Schritt für Schritt zum persönlichen Budget: So läuft der Antrag ab

  1. Antrag stellen
    Der Antrag kann bei jedem zuständigen Leistungsträger eingereicht werden (Pflegekasse, Sozialamt, Rentenversicherung etc.).
  2. Bedarfsfeststellung
    In einem Gespräch wird ermittelt, welche Unterstützungsleistungen notwendig sind.
  3. Festlegung der Zielvereinbarung
    Zusammen mit dem Kostenträger wird eine Zielvereinbarung geschlossen, in der festgehalten ist, wie das Budget eingesetzt werden darf.
  4. Auszahlung
    Der bewilligte Betrag wird in festgelegten Abständen direkt an die leistungsberechtigte Person gezahlt.
  5. Verwendungsnachweis
    Regelmäßig muss nachgewiesen werden, dass die Leistungen im vereinbarten Sinne genutzt werden.

Aus der Praxis: Wie der Wechsel vom Pflegegeld zum persönlichen Budget gelingen kann

Frau M., 62 Jahre alt und pflegebedürftig mit Pflegegrad 3, erhielt jahrelang Pflegegeld, um ihre Tochter für häusliche Pflege zu entschädigen. Doch seit kurzem möchte sie häufiger externe Unterstützung einkaufen – beispielsweise eine Assistenz für Arztbesuche oder Freizeitaktivitäten.
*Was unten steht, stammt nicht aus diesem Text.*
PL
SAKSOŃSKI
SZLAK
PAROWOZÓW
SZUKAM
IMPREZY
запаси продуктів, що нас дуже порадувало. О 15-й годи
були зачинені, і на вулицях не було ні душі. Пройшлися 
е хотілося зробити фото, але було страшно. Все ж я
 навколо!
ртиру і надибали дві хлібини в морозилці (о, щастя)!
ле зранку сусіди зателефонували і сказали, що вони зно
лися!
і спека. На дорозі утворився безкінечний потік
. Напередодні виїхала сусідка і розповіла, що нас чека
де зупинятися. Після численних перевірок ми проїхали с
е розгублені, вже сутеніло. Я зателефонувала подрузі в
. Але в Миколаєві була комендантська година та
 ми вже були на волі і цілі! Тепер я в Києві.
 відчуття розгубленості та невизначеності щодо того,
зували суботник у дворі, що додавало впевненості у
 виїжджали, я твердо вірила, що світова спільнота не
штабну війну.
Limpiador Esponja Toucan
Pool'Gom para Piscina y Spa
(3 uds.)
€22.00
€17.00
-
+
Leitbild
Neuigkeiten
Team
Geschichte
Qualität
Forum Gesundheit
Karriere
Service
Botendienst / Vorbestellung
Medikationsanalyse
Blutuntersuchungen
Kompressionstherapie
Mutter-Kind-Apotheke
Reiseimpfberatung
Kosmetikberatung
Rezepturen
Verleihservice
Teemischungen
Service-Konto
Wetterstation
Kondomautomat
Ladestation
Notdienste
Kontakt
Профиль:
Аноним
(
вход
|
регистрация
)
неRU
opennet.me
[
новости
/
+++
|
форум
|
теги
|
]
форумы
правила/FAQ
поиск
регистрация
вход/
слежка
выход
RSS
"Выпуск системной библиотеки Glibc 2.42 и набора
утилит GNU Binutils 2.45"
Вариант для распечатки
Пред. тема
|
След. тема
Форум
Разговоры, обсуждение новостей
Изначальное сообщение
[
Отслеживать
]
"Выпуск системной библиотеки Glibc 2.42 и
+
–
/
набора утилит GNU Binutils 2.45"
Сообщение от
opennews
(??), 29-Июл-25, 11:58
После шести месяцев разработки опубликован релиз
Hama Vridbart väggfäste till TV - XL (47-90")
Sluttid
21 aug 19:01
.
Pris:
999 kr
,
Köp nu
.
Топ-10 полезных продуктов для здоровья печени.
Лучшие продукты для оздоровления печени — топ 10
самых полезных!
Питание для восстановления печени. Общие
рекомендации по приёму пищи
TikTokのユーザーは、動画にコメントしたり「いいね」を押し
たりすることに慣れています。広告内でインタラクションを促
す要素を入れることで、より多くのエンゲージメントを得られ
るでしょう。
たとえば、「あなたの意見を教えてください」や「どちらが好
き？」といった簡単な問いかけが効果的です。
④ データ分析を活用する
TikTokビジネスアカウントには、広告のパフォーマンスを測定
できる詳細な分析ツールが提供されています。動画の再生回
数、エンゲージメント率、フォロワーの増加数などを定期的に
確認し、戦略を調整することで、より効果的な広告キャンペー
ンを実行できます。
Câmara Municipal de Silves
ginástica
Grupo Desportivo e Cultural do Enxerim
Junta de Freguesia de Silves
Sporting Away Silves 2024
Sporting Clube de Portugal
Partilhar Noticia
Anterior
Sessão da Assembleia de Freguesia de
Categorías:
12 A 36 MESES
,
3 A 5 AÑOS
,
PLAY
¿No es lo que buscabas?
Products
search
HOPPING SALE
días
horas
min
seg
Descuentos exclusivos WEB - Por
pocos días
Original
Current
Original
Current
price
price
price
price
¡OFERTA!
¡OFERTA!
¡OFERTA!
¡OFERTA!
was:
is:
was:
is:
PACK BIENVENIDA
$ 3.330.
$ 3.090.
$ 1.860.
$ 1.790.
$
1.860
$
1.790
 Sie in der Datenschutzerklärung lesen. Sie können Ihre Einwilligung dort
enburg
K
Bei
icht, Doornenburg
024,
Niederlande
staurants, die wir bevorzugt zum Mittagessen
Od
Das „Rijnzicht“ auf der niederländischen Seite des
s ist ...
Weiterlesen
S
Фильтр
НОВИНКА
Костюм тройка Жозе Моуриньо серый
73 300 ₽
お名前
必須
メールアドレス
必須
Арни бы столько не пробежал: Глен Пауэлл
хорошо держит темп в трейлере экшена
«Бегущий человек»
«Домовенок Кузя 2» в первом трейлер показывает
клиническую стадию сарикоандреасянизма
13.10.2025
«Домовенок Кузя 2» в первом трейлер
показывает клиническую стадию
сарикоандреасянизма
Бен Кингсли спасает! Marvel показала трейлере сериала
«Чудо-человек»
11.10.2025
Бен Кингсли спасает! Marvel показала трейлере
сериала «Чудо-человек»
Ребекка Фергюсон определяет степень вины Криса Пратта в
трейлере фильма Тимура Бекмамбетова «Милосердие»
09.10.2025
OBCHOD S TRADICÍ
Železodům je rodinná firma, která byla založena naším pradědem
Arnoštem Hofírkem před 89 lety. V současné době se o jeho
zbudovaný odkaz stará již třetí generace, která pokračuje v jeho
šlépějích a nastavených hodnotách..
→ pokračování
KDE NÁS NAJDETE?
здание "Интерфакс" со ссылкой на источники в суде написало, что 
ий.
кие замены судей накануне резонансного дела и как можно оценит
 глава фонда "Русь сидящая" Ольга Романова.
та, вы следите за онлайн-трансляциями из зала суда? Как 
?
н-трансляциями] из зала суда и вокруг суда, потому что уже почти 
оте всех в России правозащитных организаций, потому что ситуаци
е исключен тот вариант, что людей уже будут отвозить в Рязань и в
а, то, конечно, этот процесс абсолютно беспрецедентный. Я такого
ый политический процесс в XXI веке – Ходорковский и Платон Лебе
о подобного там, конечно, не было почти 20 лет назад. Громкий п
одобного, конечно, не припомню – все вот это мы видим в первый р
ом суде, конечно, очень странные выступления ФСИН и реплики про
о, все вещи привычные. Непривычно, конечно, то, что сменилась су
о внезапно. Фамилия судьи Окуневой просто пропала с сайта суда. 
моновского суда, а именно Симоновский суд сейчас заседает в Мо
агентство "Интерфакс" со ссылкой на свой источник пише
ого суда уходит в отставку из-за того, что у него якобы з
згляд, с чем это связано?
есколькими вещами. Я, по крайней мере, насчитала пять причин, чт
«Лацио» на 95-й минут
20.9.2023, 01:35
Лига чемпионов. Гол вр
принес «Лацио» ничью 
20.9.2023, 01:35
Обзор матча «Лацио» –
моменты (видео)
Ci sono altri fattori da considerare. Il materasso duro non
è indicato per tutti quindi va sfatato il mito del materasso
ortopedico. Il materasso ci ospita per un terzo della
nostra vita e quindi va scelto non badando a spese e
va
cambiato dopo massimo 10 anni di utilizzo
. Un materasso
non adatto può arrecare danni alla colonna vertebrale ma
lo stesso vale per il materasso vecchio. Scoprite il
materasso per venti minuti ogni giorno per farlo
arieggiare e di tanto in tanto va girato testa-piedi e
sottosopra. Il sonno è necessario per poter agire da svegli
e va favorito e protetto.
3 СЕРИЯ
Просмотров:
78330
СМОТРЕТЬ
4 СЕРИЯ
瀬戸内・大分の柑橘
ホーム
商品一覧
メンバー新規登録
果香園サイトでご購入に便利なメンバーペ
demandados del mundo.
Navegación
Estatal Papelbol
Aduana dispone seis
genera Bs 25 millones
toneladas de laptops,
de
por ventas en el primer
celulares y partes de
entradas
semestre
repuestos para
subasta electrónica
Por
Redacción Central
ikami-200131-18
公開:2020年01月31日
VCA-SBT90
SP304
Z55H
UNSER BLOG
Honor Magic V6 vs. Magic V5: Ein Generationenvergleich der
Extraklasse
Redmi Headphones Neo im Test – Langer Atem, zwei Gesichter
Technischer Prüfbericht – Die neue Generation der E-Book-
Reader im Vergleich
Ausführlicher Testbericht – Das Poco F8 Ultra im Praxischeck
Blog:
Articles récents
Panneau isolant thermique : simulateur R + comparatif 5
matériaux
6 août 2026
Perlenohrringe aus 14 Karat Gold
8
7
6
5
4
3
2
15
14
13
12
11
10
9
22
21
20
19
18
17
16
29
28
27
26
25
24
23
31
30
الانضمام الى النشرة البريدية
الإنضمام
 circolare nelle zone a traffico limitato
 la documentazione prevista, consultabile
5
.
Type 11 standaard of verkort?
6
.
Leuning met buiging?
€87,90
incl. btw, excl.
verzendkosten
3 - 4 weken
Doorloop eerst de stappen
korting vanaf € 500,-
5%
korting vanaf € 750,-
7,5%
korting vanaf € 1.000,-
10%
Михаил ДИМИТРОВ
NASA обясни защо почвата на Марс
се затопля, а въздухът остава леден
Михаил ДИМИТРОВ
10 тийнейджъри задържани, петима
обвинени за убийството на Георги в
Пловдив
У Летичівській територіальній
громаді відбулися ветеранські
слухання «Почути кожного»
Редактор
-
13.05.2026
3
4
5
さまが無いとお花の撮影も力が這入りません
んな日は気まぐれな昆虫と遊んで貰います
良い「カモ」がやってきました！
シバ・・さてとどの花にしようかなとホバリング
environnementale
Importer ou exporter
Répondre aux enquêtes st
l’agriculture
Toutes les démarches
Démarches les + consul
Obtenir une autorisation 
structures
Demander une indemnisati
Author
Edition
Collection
Durch das persönliche Budget konnte sie zusätzlich eine stundenweise Betreuung einstellen und mit ihrer Tochter flexible Lösungen entwickeln. Sie empfindet die neue Regelung als deutlich selbstbestimmter, auch wenn sie mehr Verwaltungsarbeit verlangt.

Häufige Fragen: Kombination, Höhe und Pflichten beim persönlichen Budget

Kann man gleichzeitig Pflegegeld und persönliches Budget beziehen?

Nein. Das persönliche Budget ersetzt entweder ganz oder teilweise die bisherigen Pflegeleistungen.

Wie hoch ist das persönliche Budget?

Die Höhe orientiert sich an den Leistungen, die ansonsten als Sachleistungen gewährt würden. Es handelt sich nicht um eine pauschale Zahlung, sondern um einen individuell berechneten Betrag.

Muss man Arbeitgeberpflichten übernehmen?

Ja, wenn Assistenzkräfte direkt angestellt werden. Versicherungsbeiträge und Lohnzahlungen sind dann eigenständig zu organisieren.

Gibt es Unterstützung bei der Verwaltung?

a, viele Kommunen, Sozialverbände und Pflegestützpunkte bieten Beratungsstellen an, die Budgetnehmer beim organisatorischen Teil begleiten.

Wird das persönliche Budget auch bei Kindern gewährt?

Ja, auch Eltern können für ihre pflegebedürftigen Kinder ein Budget beantragen, sofern die Voraussetzungen erfüllt sind.

Fazit: Mehr Selbstbestimmung – aber auch mehr Organisation

Das persönliche Budget ist eine zukunftsweisende Alternative zum Pflegegeld. Es orientiert sich an individuellen Bedürfnissen, ermöglicht mehr Selbstbestimmung und stärkt die Inklusion. Zugleich fordert es von Betroffenen und Angehörigen ein hohes Maß an Organisation und Verantwortung.

Wer bereit ist, diesen zusätzlichen Aufwand zu tragen, kann seine Pflege- und Unterstützungsleistungen flexibel gestalten und damit erheblich an Lebensqualität gewinnen.